Render the text from the line with "développement plus limité" up to and including the line with "banques et ceux" as a Markdown table with the columns Line and Text, numbering each line and omitting blank ones.

☆ ☆ ☆ ☆ ☆

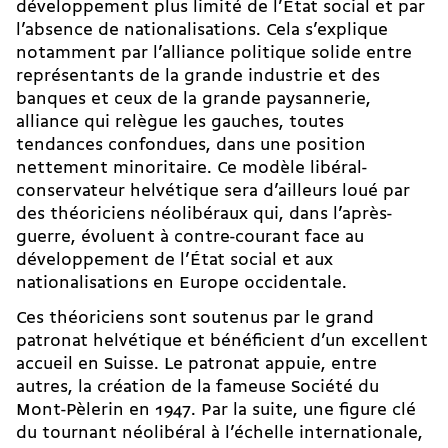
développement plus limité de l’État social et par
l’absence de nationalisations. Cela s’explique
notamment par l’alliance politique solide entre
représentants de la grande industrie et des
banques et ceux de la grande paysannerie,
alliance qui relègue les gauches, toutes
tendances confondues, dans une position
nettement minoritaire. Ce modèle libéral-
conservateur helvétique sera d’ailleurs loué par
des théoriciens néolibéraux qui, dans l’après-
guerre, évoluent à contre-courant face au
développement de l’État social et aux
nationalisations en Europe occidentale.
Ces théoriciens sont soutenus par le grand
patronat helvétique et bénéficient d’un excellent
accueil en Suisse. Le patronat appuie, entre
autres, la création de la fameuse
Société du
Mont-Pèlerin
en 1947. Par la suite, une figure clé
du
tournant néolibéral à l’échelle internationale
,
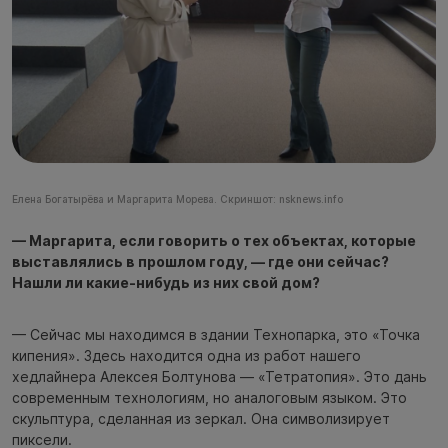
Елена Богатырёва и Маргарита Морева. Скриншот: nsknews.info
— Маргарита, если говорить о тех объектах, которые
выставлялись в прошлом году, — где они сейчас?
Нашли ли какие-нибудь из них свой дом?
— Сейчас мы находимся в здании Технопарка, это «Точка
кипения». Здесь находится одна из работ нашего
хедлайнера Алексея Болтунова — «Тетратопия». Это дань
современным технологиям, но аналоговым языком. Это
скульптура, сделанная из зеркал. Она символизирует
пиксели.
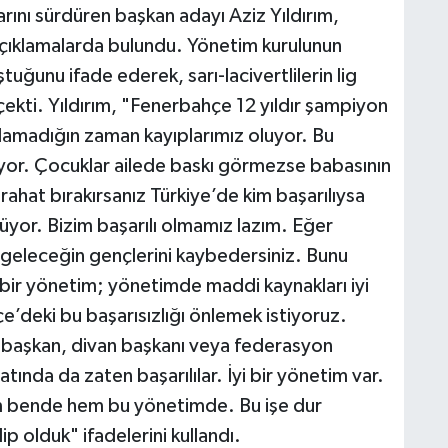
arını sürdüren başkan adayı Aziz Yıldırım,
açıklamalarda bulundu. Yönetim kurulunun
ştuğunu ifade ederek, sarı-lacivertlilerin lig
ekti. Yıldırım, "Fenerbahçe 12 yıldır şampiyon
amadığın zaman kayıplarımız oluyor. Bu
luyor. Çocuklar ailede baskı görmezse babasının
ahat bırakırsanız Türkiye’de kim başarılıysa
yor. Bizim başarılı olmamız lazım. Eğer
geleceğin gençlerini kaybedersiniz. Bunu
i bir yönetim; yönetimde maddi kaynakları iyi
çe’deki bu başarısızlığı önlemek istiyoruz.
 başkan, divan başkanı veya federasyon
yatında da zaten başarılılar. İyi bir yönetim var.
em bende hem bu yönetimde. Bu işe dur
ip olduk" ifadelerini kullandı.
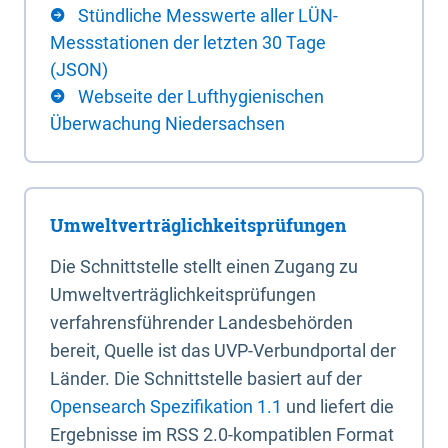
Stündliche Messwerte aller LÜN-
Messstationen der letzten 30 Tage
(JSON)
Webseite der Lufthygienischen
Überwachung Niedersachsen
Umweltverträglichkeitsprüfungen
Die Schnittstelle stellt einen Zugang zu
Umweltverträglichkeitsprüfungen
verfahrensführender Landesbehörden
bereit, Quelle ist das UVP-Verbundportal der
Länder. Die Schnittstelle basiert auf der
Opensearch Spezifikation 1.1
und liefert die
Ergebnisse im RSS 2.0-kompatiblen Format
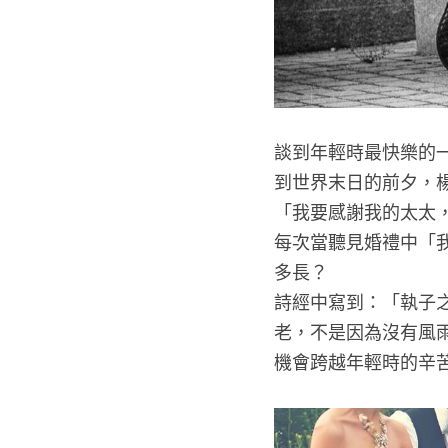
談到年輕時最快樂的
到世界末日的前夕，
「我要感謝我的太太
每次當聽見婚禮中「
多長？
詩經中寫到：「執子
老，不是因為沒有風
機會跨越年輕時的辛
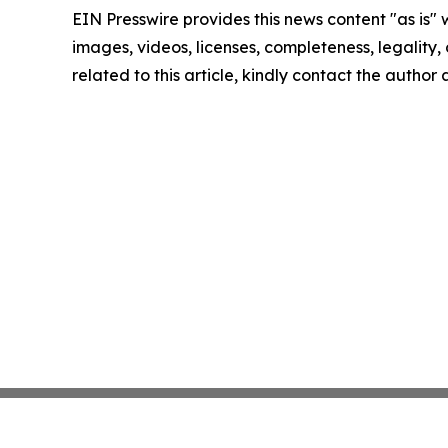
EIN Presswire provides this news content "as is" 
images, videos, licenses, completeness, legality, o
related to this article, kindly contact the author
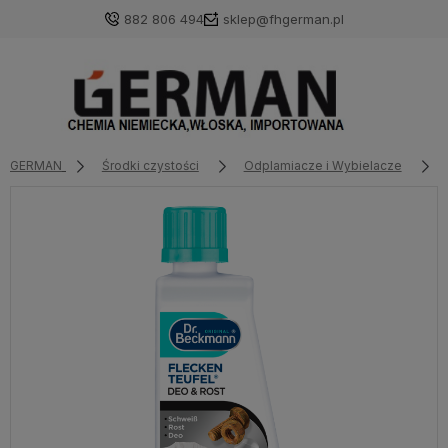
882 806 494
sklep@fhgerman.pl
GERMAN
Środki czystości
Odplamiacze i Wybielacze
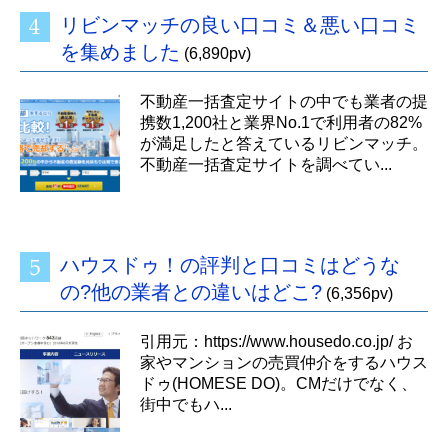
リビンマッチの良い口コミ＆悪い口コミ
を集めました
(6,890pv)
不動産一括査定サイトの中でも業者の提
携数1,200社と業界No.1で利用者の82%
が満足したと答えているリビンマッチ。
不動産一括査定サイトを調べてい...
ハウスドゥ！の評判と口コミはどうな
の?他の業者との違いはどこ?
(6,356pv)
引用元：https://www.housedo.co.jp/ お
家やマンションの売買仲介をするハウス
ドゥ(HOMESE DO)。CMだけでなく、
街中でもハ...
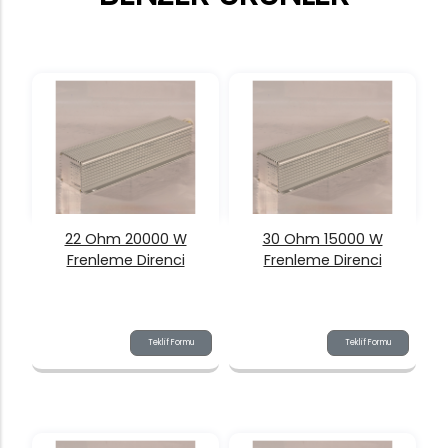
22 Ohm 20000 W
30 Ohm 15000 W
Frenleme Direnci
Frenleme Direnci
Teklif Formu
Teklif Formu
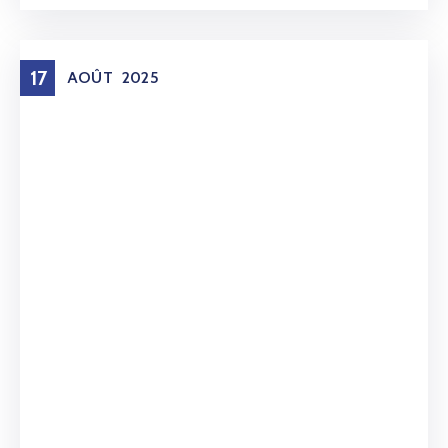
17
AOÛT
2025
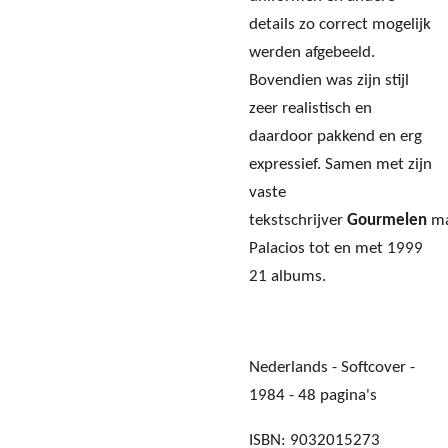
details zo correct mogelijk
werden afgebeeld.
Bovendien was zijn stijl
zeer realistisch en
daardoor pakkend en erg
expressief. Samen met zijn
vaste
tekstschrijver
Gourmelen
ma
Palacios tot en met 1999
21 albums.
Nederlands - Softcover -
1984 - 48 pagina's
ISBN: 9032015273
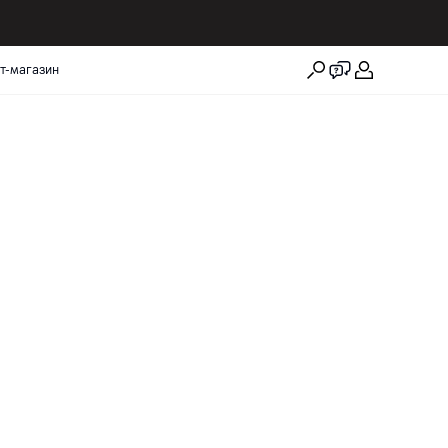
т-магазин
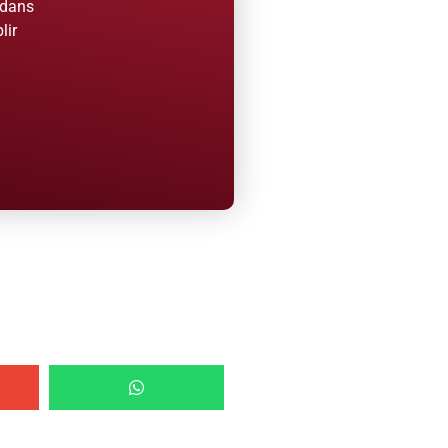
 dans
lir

☆ ☆ ☆ ☆ ☆

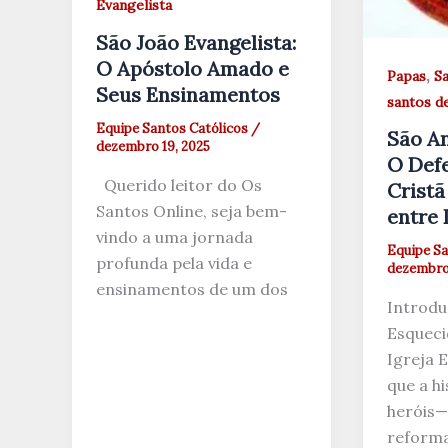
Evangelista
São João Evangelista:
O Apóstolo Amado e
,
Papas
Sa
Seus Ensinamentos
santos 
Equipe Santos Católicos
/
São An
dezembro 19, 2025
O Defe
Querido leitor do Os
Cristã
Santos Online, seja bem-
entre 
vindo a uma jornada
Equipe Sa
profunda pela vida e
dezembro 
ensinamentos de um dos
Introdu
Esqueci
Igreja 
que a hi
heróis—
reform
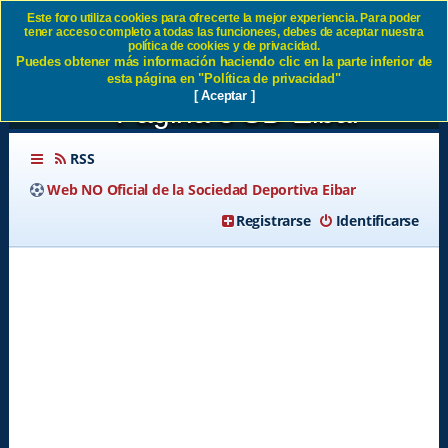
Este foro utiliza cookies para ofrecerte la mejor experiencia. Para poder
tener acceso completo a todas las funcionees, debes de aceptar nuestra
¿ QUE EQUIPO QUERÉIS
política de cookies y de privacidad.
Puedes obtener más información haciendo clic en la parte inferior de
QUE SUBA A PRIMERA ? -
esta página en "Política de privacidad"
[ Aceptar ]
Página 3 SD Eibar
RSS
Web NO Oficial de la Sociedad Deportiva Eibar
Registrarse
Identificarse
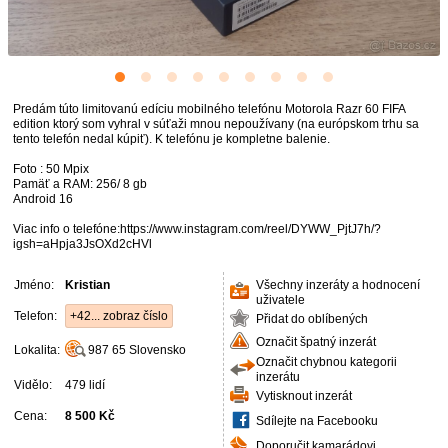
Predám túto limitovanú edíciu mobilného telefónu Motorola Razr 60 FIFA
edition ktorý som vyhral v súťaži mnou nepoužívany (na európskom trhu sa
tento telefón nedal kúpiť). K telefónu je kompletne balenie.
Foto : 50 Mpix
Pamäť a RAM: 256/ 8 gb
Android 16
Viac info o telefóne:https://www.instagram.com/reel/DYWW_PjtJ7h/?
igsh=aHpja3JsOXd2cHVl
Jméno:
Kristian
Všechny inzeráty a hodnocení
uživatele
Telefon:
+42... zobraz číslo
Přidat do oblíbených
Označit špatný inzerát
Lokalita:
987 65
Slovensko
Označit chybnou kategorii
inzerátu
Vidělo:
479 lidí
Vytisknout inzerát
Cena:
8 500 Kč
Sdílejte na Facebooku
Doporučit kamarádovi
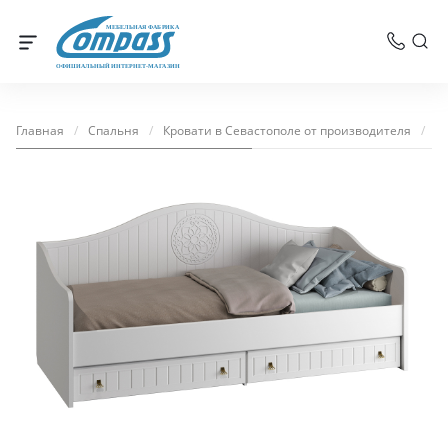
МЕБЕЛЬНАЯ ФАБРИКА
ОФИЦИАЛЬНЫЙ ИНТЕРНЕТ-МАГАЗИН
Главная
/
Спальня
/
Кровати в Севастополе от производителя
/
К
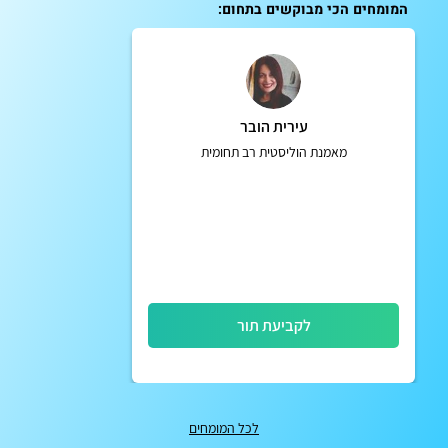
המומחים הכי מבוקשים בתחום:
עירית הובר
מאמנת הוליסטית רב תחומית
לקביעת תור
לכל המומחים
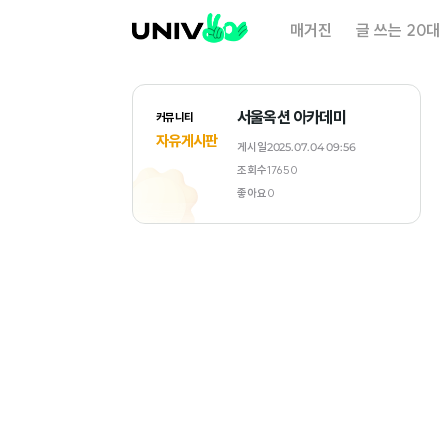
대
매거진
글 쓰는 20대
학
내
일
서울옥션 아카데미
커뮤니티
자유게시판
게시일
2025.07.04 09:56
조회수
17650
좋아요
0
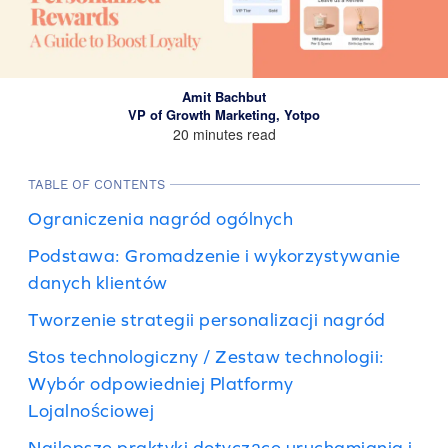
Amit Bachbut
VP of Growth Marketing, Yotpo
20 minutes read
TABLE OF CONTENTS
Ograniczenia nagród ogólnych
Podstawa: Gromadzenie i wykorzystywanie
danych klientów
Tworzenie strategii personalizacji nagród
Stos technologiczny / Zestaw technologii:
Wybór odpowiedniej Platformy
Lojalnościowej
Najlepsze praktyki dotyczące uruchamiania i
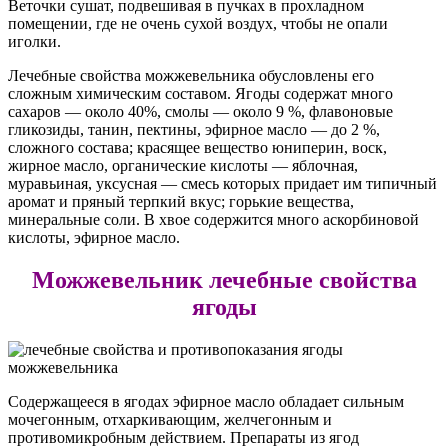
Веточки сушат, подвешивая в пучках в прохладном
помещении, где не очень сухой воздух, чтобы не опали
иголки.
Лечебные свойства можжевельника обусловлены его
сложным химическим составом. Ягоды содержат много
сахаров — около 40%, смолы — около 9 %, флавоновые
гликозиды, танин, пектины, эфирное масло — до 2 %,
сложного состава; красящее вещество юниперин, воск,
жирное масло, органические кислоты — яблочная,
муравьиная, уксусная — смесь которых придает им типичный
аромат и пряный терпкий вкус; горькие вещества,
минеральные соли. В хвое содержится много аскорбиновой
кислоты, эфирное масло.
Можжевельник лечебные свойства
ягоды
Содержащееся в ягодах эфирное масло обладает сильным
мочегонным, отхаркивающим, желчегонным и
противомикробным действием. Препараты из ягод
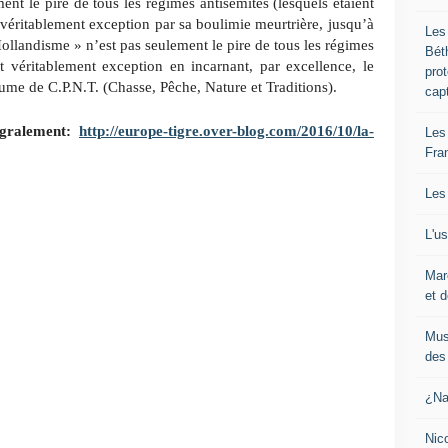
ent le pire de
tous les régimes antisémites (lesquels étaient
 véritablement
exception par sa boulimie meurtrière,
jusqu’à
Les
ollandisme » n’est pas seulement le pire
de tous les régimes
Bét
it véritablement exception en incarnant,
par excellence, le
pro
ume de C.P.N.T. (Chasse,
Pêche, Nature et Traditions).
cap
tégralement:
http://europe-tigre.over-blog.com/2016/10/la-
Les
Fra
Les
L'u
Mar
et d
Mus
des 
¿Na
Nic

☆ ☆ ☆ ☆ ☆

→ EXERCISE ANSWER:
| Line | Text |
|---|---|
| 1 | développement plus limité de l’État social et par |
| 2 | l’absence de nationalisations. Cela s’explique |
| 3 | notamment par l’alliance politique solide entre |
| 4 | représentants de la grande industrie et des |
| 5 | banques et ceux de la grande paysannerie, |